Greased tray (28 … 30 cm) with rolled out dough, bottom with fork prick tightly, put about 1 hour to cool (dough edge generously, because the dough contracts a little during baking).
Mix eggs, cream, yolks with a whisk, season with salt, pepper and a pinch of nutmeg (be careful with the salt: the bacon is just as salty). (Depending on your taste, mix 2 tablespoons of grated cheese to the glaze).
Spread the cooled bacon evenly on the pastry base and pour the glaze exactly over it.
Bake: 15 minutes on the lowest rack of the oven heated to 220 degrees Celsius, then reduce the temperature to 180 degrees Celsius and bake for another 15 … 20 min.
Variations (but these are then no longer original quiche !):
(a) additionally 150 g Gruyère – cut into small cubes – spread evenly with the bacon on the bottom of the dough.
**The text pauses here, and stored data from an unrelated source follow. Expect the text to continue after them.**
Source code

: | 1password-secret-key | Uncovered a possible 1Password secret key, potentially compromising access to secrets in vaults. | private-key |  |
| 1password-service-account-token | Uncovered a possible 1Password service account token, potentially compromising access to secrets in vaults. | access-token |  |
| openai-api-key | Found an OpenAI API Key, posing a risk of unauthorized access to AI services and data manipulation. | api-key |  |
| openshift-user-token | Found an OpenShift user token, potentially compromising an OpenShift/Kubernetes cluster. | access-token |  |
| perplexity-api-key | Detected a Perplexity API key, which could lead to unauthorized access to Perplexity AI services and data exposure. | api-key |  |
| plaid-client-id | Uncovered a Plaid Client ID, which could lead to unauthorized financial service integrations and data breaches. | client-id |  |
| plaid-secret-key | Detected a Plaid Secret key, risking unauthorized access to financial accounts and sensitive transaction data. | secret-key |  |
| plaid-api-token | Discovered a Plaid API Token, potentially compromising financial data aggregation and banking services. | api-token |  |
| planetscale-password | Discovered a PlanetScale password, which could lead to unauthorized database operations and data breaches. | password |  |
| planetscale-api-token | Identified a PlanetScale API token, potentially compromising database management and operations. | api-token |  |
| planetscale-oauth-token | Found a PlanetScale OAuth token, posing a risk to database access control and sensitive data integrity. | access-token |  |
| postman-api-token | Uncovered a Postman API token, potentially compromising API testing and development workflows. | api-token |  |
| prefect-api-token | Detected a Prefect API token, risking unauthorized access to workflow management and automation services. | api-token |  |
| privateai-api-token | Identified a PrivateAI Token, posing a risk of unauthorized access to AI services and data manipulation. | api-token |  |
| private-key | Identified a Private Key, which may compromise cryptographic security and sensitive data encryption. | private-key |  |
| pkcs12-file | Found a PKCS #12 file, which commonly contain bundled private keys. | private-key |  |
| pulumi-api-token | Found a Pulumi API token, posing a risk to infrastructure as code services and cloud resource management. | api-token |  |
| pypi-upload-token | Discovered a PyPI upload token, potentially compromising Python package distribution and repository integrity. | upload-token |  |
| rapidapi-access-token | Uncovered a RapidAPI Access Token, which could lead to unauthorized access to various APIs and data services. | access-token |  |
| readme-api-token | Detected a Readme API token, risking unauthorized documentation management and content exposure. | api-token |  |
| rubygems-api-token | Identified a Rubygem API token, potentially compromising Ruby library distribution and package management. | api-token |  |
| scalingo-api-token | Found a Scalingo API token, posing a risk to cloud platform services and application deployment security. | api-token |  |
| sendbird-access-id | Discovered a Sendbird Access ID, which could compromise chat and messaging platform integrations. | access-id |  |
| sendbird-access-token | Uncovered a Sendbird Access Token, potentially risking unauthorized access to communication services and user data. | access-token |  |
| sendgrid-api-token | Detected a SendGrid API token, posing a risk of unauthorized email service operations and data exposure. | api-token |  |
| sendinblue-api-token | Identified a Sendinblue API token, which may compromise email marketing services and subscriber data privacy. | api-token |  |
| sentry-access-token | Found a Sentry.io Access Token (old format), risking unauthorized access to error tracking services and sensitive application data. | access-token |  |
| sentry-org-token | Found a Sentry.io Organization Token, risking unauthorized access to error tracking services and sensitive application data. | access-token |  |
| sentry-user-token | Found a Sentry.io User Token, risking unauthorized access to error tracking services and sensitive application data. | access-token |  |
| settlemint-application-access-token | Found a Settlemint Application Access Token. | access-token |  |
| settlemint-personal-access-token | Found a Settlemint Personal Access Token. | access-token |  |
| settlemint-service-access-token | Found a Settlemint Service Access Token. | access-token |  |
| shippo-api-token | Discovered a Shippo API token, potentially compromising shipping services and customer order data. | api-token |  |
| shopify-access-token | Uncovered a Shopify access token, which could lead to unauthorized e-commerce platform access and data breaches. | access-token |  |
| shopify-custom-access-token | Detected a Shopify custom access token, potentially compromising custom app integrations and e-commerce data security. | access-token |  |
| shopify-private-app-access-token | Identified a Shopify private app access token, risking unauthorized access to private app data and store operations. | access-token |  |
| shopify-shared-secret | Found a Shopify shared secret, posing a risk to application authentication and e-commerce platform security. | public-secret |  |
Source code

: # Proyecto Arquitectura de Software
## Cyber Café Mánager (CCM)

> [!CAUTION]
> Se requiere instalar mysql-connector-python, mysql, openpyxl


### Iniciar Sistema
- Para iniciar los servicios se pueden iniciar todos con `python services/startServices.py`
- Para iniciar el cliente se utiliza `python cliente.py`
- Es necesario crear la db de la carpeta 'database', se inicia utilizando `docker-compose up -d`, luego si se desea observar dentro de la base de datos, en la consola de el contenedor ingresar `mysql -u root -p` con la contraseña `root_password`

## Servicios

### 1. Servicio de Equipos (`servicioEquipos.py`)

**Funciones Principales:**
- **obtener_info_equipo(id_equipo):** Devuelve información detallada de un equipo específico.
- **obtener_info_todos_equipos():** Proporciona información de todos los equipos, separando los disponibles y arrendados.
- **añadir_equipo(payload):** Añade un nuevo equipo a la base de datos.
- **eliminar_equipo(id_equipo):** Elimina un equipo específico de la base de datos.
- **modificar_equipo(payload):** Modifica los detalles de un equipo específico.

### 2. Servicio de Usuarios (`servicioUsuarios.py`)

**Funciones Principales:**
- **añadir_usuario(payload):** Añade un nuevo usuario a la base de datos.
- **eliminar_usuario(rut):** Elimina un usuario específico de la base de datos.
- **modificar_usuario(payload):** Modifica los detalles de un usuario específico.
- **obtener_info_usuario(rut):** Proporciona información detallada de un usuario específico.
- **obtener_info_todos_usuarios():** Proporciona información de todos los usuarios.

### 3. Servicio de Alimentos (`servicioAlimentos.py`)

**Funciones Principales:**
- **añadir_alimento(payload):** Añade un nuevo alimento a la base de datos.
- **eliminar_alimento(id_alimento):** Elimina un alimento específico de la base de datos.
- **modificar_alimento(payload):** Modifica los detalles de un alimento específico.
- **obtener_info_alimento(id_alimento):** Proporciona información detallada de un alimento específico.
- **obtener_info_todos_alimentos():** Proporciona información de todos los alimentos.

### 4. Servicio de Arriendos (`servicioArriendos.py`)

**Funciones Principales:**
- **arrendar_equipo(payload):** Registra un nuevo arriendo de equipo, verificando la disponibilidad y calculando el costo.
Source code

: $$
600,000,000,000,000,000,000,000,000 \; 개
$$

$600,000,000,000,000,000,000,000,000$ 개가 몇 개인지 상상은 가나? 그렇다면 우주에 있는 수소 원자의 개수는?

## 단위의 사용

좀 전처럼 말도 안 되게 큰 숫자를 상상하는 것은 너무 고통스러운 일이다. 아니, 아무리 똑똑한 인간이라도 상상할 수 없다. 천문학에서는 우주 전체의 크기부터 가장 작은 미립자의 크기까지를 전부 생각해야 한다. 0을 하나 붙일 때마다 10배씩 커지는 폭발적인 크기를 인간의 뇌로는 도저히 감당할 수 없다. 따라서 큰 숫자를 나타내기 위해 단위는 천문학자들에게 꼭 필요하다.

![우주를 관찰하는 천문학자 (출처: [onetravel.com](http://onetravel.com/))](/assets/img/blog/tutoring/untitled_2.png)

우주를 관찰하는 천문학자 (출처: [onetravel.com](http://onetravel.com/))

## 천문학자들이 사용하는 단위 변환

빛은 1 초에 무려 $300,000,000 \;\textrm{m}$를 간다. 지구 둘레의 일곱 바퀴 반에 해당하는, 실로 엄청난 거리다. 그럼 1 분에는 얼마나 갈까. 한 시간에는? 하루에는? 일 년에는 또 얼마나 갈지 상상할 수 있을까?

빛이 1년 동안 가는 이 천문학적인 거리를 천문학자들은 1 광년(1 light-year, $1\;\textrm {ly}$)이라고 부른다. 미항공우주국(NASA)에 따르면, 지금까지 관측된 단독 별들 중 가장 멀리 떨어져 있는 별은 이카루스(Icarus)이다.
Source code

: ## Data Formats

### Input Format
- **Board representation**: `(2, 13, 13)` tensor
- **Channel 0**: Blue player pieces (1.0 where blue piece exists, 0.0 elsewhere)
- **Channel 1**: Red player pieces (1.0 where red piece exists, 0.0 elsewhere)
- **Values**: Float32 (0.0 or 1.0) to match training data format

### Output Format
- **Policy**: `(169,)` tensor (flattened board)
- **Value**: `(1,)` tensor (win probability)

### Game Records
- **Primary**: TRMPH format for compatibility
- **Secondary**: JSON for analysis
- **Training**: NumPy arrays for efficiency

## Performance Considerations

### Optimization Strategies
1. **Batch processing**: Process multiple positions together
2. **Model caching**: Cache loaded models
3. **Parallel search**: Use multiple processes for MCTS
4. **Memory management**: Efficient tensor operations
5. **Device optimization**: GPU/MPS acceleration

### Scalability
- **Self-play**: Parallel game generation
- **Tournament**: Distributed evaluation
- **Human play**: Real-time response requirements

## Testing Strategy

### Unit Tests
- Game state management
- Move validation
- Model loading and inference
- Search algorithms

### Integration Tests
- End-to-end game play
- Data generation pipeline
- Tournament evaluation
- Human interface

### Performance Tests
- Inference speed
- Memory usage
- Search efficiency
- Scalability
Continue as above.
b) 60 g bacon – cut into cubes) and 200 g onions – cut into very thin slices: blanch bacon for 2 min in unsalted water, blanch onions for 5 min in salted water, squeeze lightly to remove as much water as possible. Spread everything evenly on the dough base. Continue as above.
Our tip: Use a bacon with a strong flavor – this will give this dish a special touch!